Ford workers accept buyout package to help troubled company
As part of a key objective of its North American turnaround plan, Ford Motor Company confirmed that about 38,000 of its UAW-represented hourly workers have accepted package offerings for voluntary sep...
As part of a key objective of its North American turnaround plan, Ford Motor Company confirmed that about 38,000 of its UAW-represented hourly workers have accepted package offerings for voluntary separations from the company.
This figure includes approximately 30,000 buyout offers preliminarily accepted during the recent system-wide open enrollment period that concluded this week for Ford hourly workers, including those at the company’s Automotive Components Holdings (ACH) division.
In addition, the figure includes about 8,000 acceptances received earlier in 2006 during targeted plant-by-plant buyout offerings to Ford and ACH employees. Of the 38,000 total acceptances, approximately 6,000 were by hourly employees at ACH. Ford began the year with about 83,000 UAW-represented employees.
The open enrollment period that began in October offered eight different voluntary buyout packages to all of Ford’s UAW-represented employees. The offers included traditional packages for retirement-eligible employees, as well as non-traditional packages for employees with at least one year of service. Just over half of the buyouts accepted during the recent open enrollment period were by employees who accepted one of the non-traditional packages, which provided options such as lump sum payments, tuition reimbursements or scholarship funds for family members.

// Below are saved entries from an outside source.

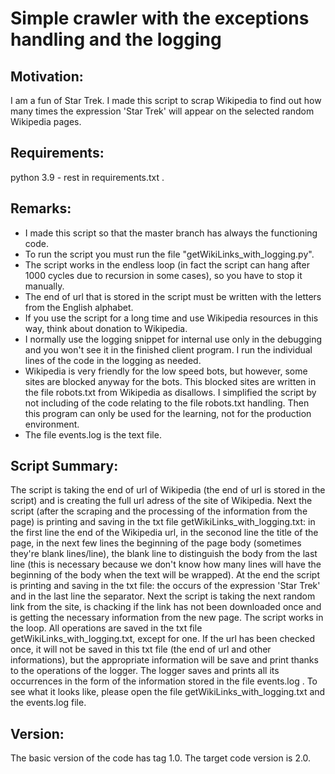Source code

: # Simple crawler with the exceptions handling and the logging

## Motivation:
I am a fun of Star Trek. I made this script to scrap Wikipedia to 
find out how many times the expression 'Star Trek' will appear on 
the selected random Wikipedia pages.

## Requirements: 
python 3.9 - rest in requirements.txt .

## Remarks:
- I made this script so that the master branch has always the functioning 
  code. 
- To run the script you must run the file 
  "getWikiLinks_with_logging.py". 
- The script works in the endless loop (in fact the script can hang 
  after 1000 cycles due to recursion in some cases), so you have to 
  stop it manually. 
- The end of url that is stored in the script must be written with 
  the letters from the English alphabet. 
- If you use the script for a long time and use Wikipedia resources in 
  this way, think about donation to Wikipedia. 
- I normally use the logging snippet for internal use only in 
  the debugging and you won't see it in the finished client program. 
  I run the individual lines of the code in the logging as needed.
- Wikipedia is very friendly for the low speed bots, but however, some 
  sites are blocked anyway for the bots. This blocked sites are written
  in the file robots.txt from Wikipedia as disallows. I simplified 
  the script by not including of the code relating to the file 
  robots.txt handling. Then this program can only be used for 
  the learning, not for the production environment.
- The file events.log is the text file.

## Script Summary:
The script is taking the end of url of Wikipedia (the end of url is 
stored in the script) and is creating the full url adress of the site 
of Wikipedia. Next the script (after the scraping and the processing 
of the information from the page) is printing and saving in the txt 
file getWikiLinks_with_logging.txt: in the first line the end of 
the Wikipedia url, in the seconod line the title of the page, in 
the next few lines the beginning of the page body (sometimes they're 
blank lines/line), the blank line to distinguish the body from 
the last line (this is necessary because we don't know how many lines 
will have the beginning of the body when the text will be wrapped). 
At the end the script is printing and saving in the txt file: 
the occurs of the expression 'Star Trek' and in the last line 
the separator. Next the script is taking the next random link from 
the site, is chacking if the link has not been downloaded once and is 
getting the necessary information from the new page. The script works 
in the loop. All operations are saved in the txt file 
getWikiLinks_with_logging.txt, except for one. If the url has been 
checked once, it will not be saved in this txt file (the end of url 
and other informations), but the appropriate information will be save 
and print thanks to the operations of the logger. The logger saves and 
prints all its occurrences in the form of the information stored in 
the file events.log . To see what it looks like, please open the file 
getWikiLinks_with_logging.txt and the events.log file.

## Version:
The basic version of the code has tag 1.0.
The target code version is 2.0.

The acceptances are preliminary, as all buyout offers are voluntary and include an employee’s opportunity to rescind acceptance up until the time of their separation from the company. The employee reductions will contribute toward major objectives of the accelerated Way Forward plan for turning around the company’s North American operations.
On Sept. 15, 2006, Ford announced its intention to reduce its North American hourly workforce by 25,000 to 30,000 employees by the end of 2008, including attrition and excluding employment reductions at ACH.